SUPPLIED RECORDS:

»»

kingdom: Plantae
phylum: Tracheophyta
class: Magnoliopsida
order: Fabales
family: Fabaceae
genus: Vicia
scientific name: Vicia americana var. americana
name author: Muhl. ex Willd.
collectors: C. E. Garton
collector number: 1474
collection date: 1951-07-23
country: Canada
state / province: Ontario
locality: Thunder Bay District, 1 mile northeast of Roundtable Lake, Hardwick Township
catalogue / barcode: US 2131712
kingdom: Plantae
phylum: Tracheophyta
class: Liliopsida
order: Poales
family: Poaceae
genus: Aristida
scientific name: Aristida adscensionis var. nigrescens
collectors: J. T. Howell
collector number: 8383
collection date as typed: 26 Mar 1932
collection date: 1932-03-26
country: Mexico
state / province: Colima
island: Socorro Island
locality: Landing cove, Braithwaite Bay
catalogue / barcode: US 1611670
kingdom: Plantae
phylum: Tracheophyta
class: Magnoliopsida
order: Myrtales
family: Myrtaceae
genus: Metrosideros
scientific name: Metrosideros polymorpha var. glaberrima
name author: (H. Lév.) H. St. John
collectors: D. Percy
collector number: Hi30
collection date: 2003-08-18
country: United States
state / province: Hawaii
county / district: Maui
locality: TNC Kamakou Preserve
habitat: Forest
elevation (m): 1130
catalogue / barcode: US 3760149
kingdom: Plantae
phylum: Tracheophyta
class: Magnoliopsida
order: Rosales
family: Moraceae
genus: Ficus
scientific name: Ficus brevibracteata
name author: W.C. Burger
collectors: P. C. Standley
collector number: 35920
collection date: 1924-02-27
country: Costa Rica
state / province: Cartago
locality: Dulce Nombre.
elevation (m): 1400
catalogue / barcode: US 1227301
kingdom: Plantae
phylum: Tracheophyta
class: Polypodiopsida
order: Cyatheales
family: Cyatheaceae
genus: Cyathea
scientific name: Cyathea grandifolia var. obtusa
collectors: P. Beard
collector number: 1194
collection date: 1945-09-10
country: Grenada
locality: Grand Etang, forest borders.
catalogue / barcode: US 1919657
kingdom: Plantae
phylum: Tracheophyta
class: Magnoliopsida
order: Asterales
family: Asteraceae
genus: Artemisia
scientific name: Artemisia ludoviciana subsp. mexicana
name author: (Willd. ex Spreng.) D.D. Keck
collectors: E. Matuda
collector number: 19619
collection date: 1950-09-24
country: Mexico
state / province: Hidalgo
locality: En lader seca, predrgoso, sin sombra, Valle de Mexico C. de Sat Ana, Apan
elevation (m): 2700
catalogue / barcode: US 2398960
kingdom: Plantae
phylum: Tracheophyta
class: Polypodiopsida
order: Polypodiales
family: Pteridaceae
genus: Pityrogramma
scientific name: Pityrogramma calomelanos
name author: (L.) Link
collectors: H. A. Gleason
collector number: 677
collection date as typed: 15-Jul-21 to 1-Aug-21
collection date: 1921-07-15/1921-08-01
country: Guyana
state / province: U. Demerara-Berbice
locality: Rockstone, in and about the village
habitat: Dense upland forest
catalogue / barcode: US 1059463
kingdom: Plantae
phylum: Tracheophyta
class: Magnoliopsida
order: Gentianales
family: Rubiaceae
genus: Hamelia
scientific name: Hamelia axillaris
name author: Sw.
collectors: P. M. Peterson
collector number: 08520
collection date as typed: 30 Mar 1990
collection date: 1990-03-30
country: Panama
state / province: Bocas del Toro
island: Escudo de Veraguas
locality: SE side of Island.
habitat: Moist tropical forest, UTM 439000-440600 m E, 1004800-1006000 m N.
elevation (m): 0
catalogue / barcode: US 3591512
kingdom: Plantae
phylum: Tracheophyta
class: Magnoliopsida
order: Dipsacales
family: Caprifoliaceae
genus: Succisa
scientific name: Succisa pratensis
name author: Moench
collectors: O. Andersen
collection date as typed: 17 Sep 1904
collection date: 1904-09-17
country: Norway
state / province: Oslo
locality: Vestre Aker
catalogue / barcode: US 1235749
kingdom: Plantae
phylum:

««

WHAT IS ASKED: Turn the lines above into a numbered list, leaving out any blank ones.

FULL SOLUTION:
1. kingdom: Plantae
2. phylum: Tracheophyta
3. class: Magnoliopsida
4. order: Fabales
5. family: Fabaceae
6. genus: Vicia
7. scientific name: Vicia americana var. americana
8. name author: Muhl. ex Willd.
9. collectors: C. E. Garton
10. collector number: 1474
11. collection date: 1951-07-23
12. country: Canada
13. state / province: Ontario
14. locality: Thunder Bay District, 1 mile northeast of Roundtable Lake, Hardwick Township
15. catalogue / barcode: US 2131712
16. kingdom: Plantae
17. phylum: Tracheophyta
18. class: Liliopsida
19. order: Poales
20. family: Poaceae
21. genus: Aristida
22. scientific name: Aristida adscensionis var. nigrescens
23. collectors: J. T. Howell
24. collector number: 8383
25. collection date as typed: 26 Mar 1932
26. collection date: 1932-03-26
27. country: Mexico
28. state / province: Colima
29. island: Socorro Island
30. locality: Landing cove, Braithwaite Bay
31. catalogue / barcode: US 1611670
32. kingdom: Plantae
33. phylum: Tracheophyta
34. class: Magnoliopsida
35. order: Myrtales
36. family: Myrtaceae
37. genus: Metrosideros
38. scientific name: Metrosideros polymorpha var. glaberrima
39. name author: (H. Lév.) H. St. John
40. collectors: D. Percy
41. collector number: Hi30
42. collection date: 2003-08-18
43. country: United States
44. state / province: Hawaii
45. county / district: Maui
46. locality: TNC Kamakou Preserve
47. habitat: Forest
48. elevation (m): 1130
49. catalogue / barcode: US 3760149
50. kingdom: Plantae
51. phylum: Tracheophyta
52. class: Magnoliopsida
53. order: Rosales
54. family: Moraceae
55. genus: Ficus
56. scientific name: Ficus brevibracteata
57. name author: W.C. Burger
58. collectors: P. C. Standley
59. collector number: 35920
60. collection date: 1924-02-27
61. country: Costa Rica
62. state / province: Cartago
63. locality: Dulce Nombre.
64. elevation (m): 1400
65. catalogue / barcode: US 1227301
66. kingdom: Plantae
67. phylum: Tracheophyta
68. class: Polypodiopsida
69. order: Cyatheales
70. family: Cyatheaceae
71. genus: Cyathea
72. scientific name: Cyathea grandifolia var. obtusa
73. collectors: P. Beard
74. collector number: 1194
75. collection date: 1945-09-10
76. country: Grenada
77. locality: Grand Etang, forest borders.
78. catalogue / barcode: US 1919657
79. kingdom: Plantae
80. phylum: Tracheophyta
81. class: Magnoliopsida
82. order: Asterales
83. family: Asteraceae
84. genus: Artemisia
85. scientific name: Artemisia ludoviciana subsp. mexicana
86. name author: (Willd. ex Spreng.) D.D. Keck
87. collectors: E. Matuda
88. collector number: 19619
89. collection date: 1950-09-24
90. country: Mexico
91. state / province: Hidalgo
92. locality: En lader seca, predrgoso, sin sombra, Valle de Mexico C. de Sat Ana, Apan
93. elevation (m): 2700
94. catalogue / barcode: US 2398960
95. kingdom: Plantae
96. phylum: Tracheophyta
97. class: Polypodiopsida
98. order: Polypodiales
99. family: Pteridaceae
100. genus: Pityrogramma
101. scientific name: Pityrogramma calomelanos
102. name author: (L.) Link
103. collectors: H. A. Gleason
104. collector number: 677
105. collection date as typed: 15-Jul-21 to 1-Aug-21
106. collection date: 1921-07-15/1921-08-01
107. country: Guyana
108. state / province: U. Demerara-Berbice
109. locality: Rockstone, in and about the village
110. habitat: Dense upland forest
111. catalogue / barcode: US 1059463
112. kingdom: Plantae
113. phylum: Tracheophyta
114. class: Magnoliopsida
115. order: Gentianales
116. family: Rubiaceae
117. genus: Hamelia
118. scientific name: Hamelia axillaris
119. name author: Sw.
120. collectors: P. M. Peterson
121. collector number: 08520
122. collection date as typed: 30 Mar 1990
123. collection date: 1990-03-30
124. country: Panama
125. state / province: Bocas del Toro
126. island: Escudo de Veraguas
127. locality: SE side of Island.
128. habitat: Moist tropical forest, UTM 439000-440600 m E, 1004800-1006000 m N.
129. elevation (m): 0
130. catalogue / barcode: US 3591512
131. kingdom: Plantae
132. phylum: Tracheophyta
133. class: Magnoliopsida
134. order: Dipsacales
135. family: Caprifoliaceae
136. genus: Succisa
137. scientific name: Succisa pratensis
138. name author: Moench
139. collectors: O. Andersen
140. collection date as typed: 17 Sep 1904
141. collection date: 1904-09-17
142. country: Norway
143. state / province: Oslo
144. locality: Vestre Aker
145. catalogue / barcode: US 1235749
146. kingdom: Plantae
147. phylum:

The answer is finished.